You state: “In the bad scenario the old business models are bailed out or saved by regulation to the detriment of consumers and society in general.”

Which business models are you referring to? 
Is it the telcos?  Will Google’s business model be “old” in 5 years (seems like it should be if everything we say about “internet time” is true!).

So is it the telcos that might be “saved by regulation” or the Googles and their like? 

Consider Google’s never ending quest for net neutrality.  Peel away the hyperbople and isn’t it Google who is really looking to diminish competition? If the networking business is such a great business then maybe Google should build a network (instead of pretending like they wannt to build a network as with the wireless spectrum acution a couple of years back).  They have incredible talent so it should be easy for them. 

And if as the common wisdom holds the telcos are “backward”, “old fashioned”, “don’t get it” why should brilliant aggressive companies like Google fear competing with them?  Especially if the future is wireless as everyone likes to claim it will be. 

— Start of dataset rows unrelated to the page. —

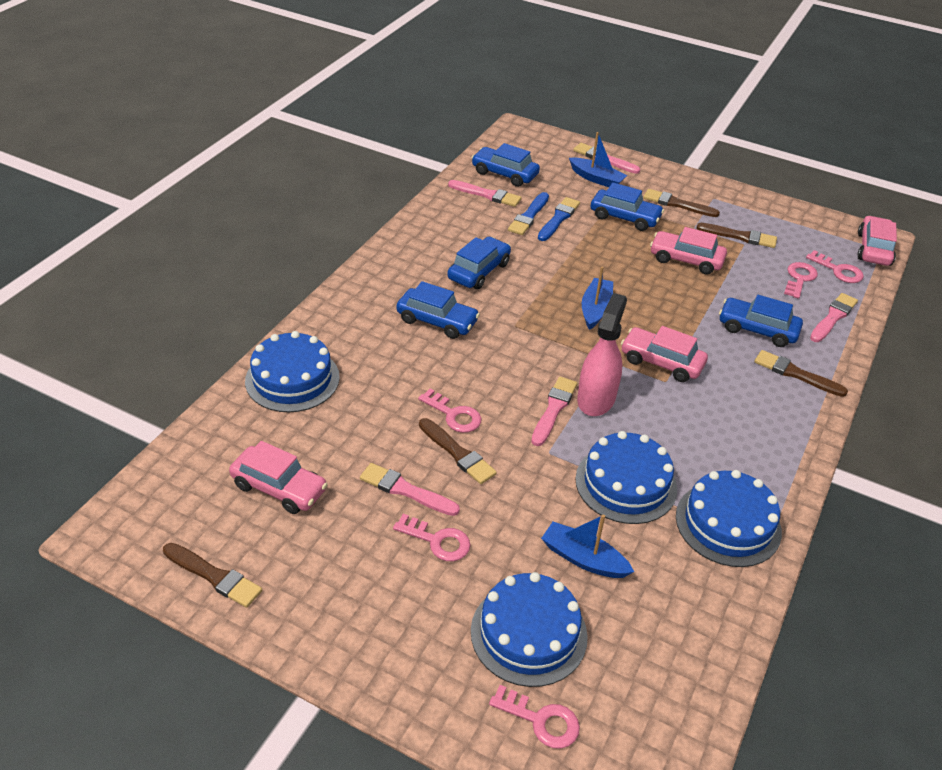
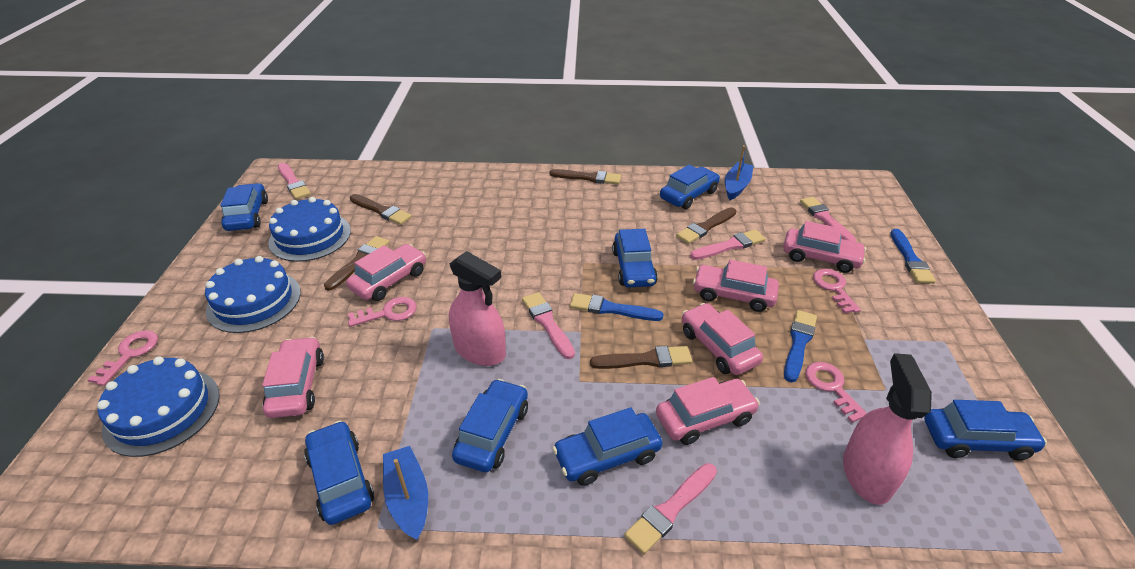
blue boat: [541,515,634,578] [569,132,627,187] [582,266,613,330] = 3 -> [383,446,428,540] [725,145,753,200] = 2
blue brush: [508,192,549,235] [538,197,580,241] = 2 -> [570,293,663,321] [784,310,817,382] [891,229,936,284] = 3
blue cake: [245,331,340,412] [471,572,588,687] [575,431,677,524] [676,470,782,567] = 4 -> [97,357,219,457] [205,256,301,333] [268,197,351,262] = 3
blue car: [396,281,480,339] [447,237,511,289] [471,143,540,187] [591,182,664,231] [719,295,803,347] = 5 -> [220,183,268,231] [304,421,374,525] [452,379,528,472] [553,407,662,486] [612,229,658,287] [660,165,720,209] [924,400,1047,461] = 7
pink car: [229,441,328,514] [621,326,708,382] [650,227,727,274] [857,216,897,266] = 4 -> [262,337,324,418] [346,244,426,301] [656,377,760,445] [682,303,763,375] [693,260,779,312] [783,221,866,273] = 6
pink key: [393,514,471,561] [418,389,482,433] [489,685,580,749] [784,262,818,299] [806,250,864,283] = 5 -> [88,331,158,386] [348,297,417,327] [805,362,867,423] [813,269,861,314] = 4
pink spray bottle: [577,293,627,416] = 1 -> [449,251,506,366] [843,353,932,505] = 2

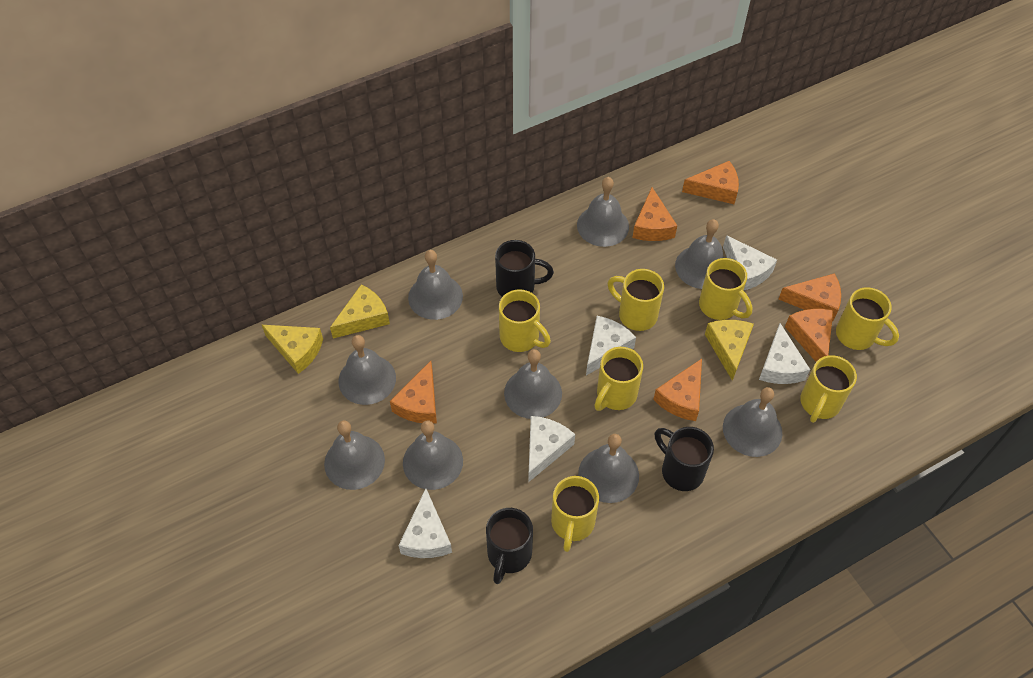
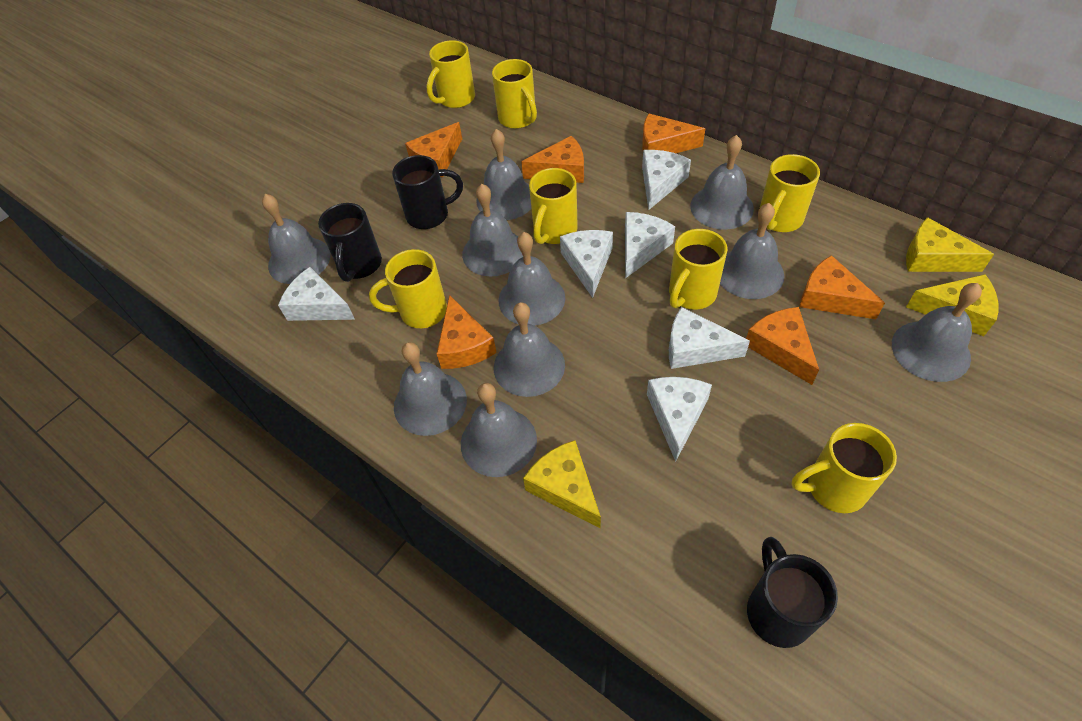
grey bell: [324,420,385,490] [338,335,396,405] [403,420,463,490] [408,250,463,320] [504,349,562,419] [577,177,629,247] [578,434,639,503] [675,219,725,289] [723,387,782,457] = 9 -> [262,194,330,284] [394,342,467,436] [461,383,537,477] [462,184,523,276] [476,129,531,220] [494,302,565,397] [499,232,565,326] [690,135,754,230] [720,203,784,299] [892,283,982,382] = 10
white cheese: [399,489,452,558] [528,416,575,482] [586,316,636,375] [723,235,777,291] [759,323,810,384] = 5 -> [278,267,355,321] [560,230,613,298] [625,212,675,278] [642,150,691,210] [647,377,712,462] [669,307,750,369] = 6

Net Neutrality supporters may want to be careful what they wish for.  If the the governement gets their hands on the Internet it will be dramatically different, but probably not in the ways that you suggest.  The best possible outcome is to let the marketplace work it out - then these dreams have a chance of coming through.  If Google ends up being a victim of their own success and can’t cross the chasm so what??? Someone will come along and replace them.  Isn’t that what the Internet is really about?